◆ Problem details:
Copy each line below containing "tiempo".

━━━━━━━━━━━━━━━━

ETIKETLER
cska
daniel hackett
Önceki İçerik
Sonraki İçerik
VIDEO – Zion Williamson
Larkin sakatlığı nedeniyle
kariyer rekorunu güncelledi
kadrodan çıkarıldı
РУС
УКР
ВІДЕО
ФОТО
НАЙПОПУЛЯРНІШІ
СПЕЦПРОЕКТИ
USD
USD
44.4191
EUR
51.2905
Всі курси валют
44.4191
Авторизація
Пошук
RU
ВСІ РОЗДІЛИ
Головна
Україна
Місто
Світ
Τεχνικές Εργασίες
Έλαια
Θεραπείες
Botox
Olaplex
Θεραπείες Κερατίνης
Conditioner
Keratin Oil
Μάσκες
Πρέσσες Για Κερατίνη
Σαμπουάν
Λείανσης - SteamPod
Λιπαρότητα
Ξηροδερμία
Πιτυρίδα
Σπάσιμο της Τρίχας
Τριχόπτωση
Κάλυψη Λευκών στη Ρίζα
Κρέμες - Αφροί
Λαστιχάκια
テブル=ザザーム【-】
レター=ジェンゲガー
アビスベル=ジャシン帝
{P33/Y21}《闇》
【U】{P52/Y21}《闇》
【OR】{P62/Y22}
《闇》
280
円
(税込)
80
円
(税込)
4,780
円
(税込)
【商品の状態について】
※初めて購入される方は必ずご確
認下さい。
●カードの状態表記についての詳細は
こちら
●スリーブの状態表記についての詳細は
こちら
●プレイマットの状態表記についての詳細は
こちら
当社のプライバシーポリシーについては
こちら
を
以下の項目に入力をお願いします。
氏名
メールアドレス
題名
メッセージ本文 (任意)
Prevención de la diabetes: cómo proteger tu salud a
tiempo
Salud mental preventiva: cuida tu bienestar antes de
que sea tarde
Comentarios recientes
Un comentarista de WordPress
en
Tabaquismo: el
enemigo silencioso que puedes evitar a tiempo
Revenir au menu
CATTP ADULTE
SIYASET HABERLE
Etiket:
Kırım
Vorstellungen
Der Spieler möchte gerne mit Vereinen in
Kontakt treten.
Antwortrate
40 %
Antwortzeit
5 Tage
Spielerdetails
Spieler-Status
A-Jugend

━━━━━━━━━━━━━━━━

◆ Solved problem:
tiempo
enemigo silencioso que puedes evitar a tiempo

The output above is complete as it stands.